Gretel frowned. “Darling brother, you have a way of cutting through the fatty tissue of a problem and—”

“Getting right to the bone?”

“I was going to say causing the patient to hemorrhage wildly, flooding the previously simple wound with so much blood no one has a hope in hell of fixing it.”

“And
that's
clear thinking, is it?”

“Compared to the solid opacity of yours, it is.”

“Can't answer me question, though, can you, eh?”

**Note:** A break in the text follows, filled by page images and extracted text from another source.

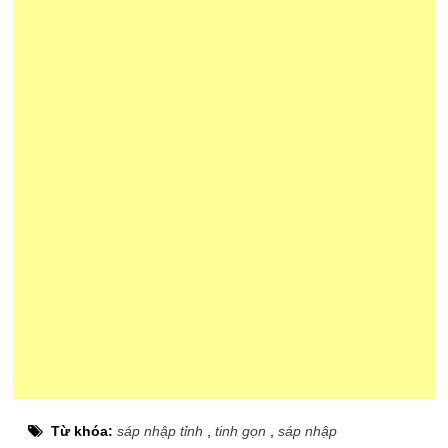
Từ khóa:
sáp nhập tỉnh
,
tinh gọn
,
sáp nhập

Gretel was too tired and too well fed to argue. Besides, it did no harm to let Hans believe he was capable of a clever thought from time to time. She understood, when she could be bothered to think about it, that his drinking problem was inextricably linked to his chronically low self-esteem. It had been thus for so many years. After all, who would want to be famous for getting his little sister lost and then having to be rescued by her? The minor celebrity status the pair had enjoyed since the case had become public knowledge had, for a time, brought freedom from poverty, but memories of those dark hours in the witch's cage still haunted Hans. As a teenager, enjoying a school every bit as posh and ridiculous as the one to which Gretel had been sent (also at the behest of the king), Hans had turned to food for solace, and the result had been a build of such proportions as to make his sister feel slender in his presence. And then, at twenty-one, he had discovered beer and schnapps, and the pattern of his adult life had been set. Get up; pancakes and coffee laced with brandy in the Kaffee Haus; home for a nap; cook a little lunch to have with beer; to the inn for cards and beer; a walk to the grocery store for provisions; home for more food to soak up more beer; back to the inn for schnapps. This routine could be interrupted, for instance, by Gretel demanding he cook her something, or her giving him an errand to run, so long as she used the word “run” figuratively. But such disturbances to the established rhythm of his days were only ever temporary hiccups. The natural order was born of many years of practice so that it had become both instinctive and entrenched.